Bien qu’elle ne s’attendait à aucun dialogue, la scientifique n’aurait pas été si étonnée d’une réponse de son invention. Ce projet était tellement fou… Pour le mener à bien, s’il avait fallu observer les protocoles d’usage, le résultat espéré en retirait toute la logique.

Comme si la réponse à une question rendait ladite question absurde. A n’en point douter, c’était la première fois de toute l’histoire de l’humanité qu’une telle invention voyait le jour, aussi pouvait-on s’attendre à tout. Ou bien à absolument rien. Même un engin à voyager dans le temps ou à distordre l’espace ferait pâle figure devant ce monstre.

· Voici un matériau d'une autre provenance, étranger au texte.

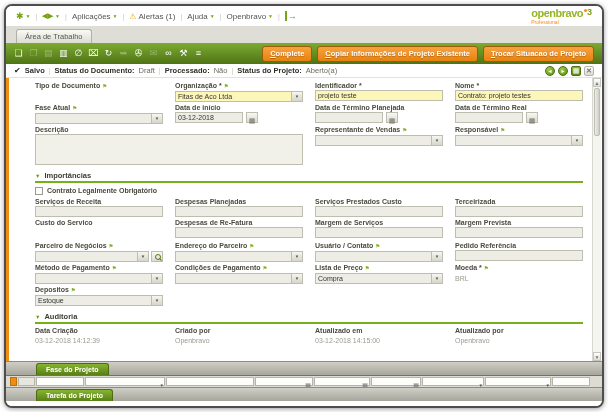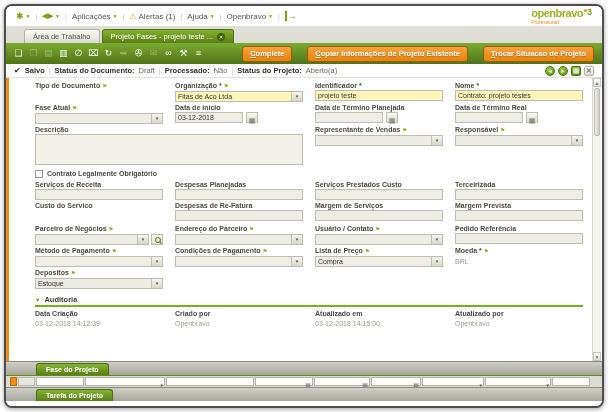"Área de Trabalho" .tabbar { padding-left: 18px -> 10px }
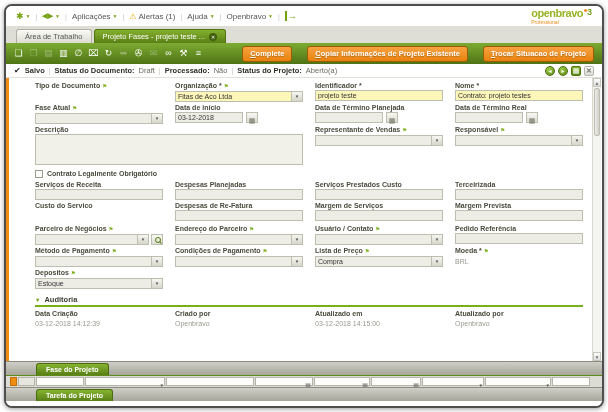"Projeto Fases - projeto teste" div.tab { html: <div> <span>Projeto Fases - projeto teste ...</span> <span>✕</span> </div> -> none }
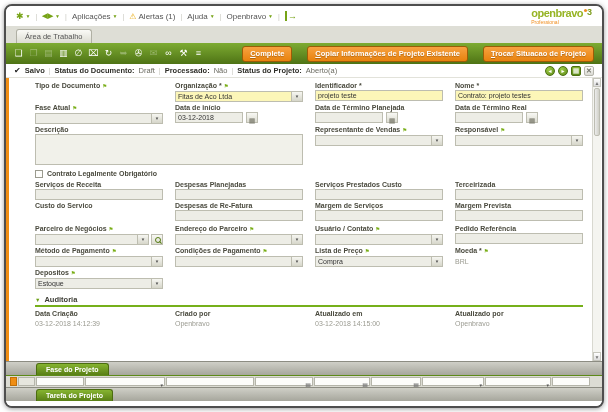"Complete" .tbuttons { gap: 15px -> 5px }
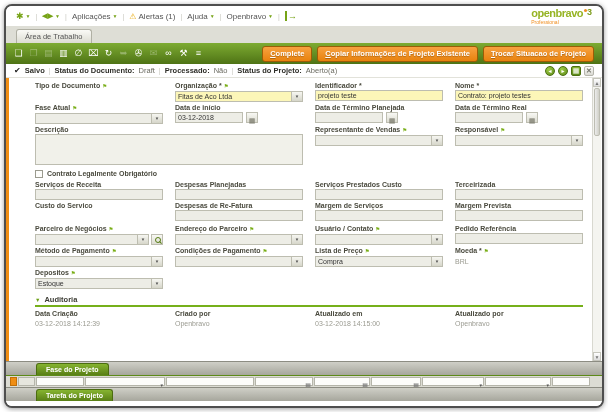"Importâncias" div.sechead { html: none -> <div> <span>▼</span> <span>Importâncias</span> </div> }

A présent, Aurélia semblait dormir… semblait seulement.

La belle chevelure brune était enfouie dans un chignon, son grand corps fin caché dans une blouse blanche trop ample à laquelle s’ajoutaient des baskets presque miteuses et un jean effiloché. La jeune quadragénaire, qui faisait dix ans de moins, avait tout de la belle femme ignorant sa féminité.

Sa respiration s’était ralentie et soulevait doucement sa poitrine. Elle-même ne savait jamais plus bien quand elle était éveillée et quand elle ne l’était pas. Qu’elle perde un peu le sens des réalités était logique. Pourtant, son esprit continuait à carburer. Cet élément aussi était une sacrée machine. La nature même de l’invention l’y aidait : l’une était en phase avec l’autre. L’approche était totalement différente d’une fusée de la Nasa, par exemple, où la moindre erreur de calcul se répercutait sur le reste sans que l’on s’en aperçoive, s’étendant, invisible, jusqu’au choc.

Là, au contraire, toute erreur empêchait de produire l’étape suivante.

Rien qu’expliquer pourquoi aurait demandé une thèse entière, et que seule une poignée d’initiés saisirait. Ainsi, l’esprit d’Aurélia baignait dans un océan de nombres, de chiffres et de signes. Et ceci presque au sens propre, tout du moins c’était son sentiment. Il lui suffisait de fermer de nouveau les yeux pour que les valeurs mathématiques fondent sur elle, fassent des vagues, se rassemblent puis se dispersent pour s’unir de nouveau.

Une danse, une véritable valse flirtant avec l’infini, qui ne s’arrêtait jamais et possédait quelque chose de diabolique. Un comble. Parfois, cette marée était confuse et la faisait douter… Il y avait alors des courants contradictoires et des tourbillons. Parfois elle était harmonieuse et formait des chaînes de vaguelettes parfaites.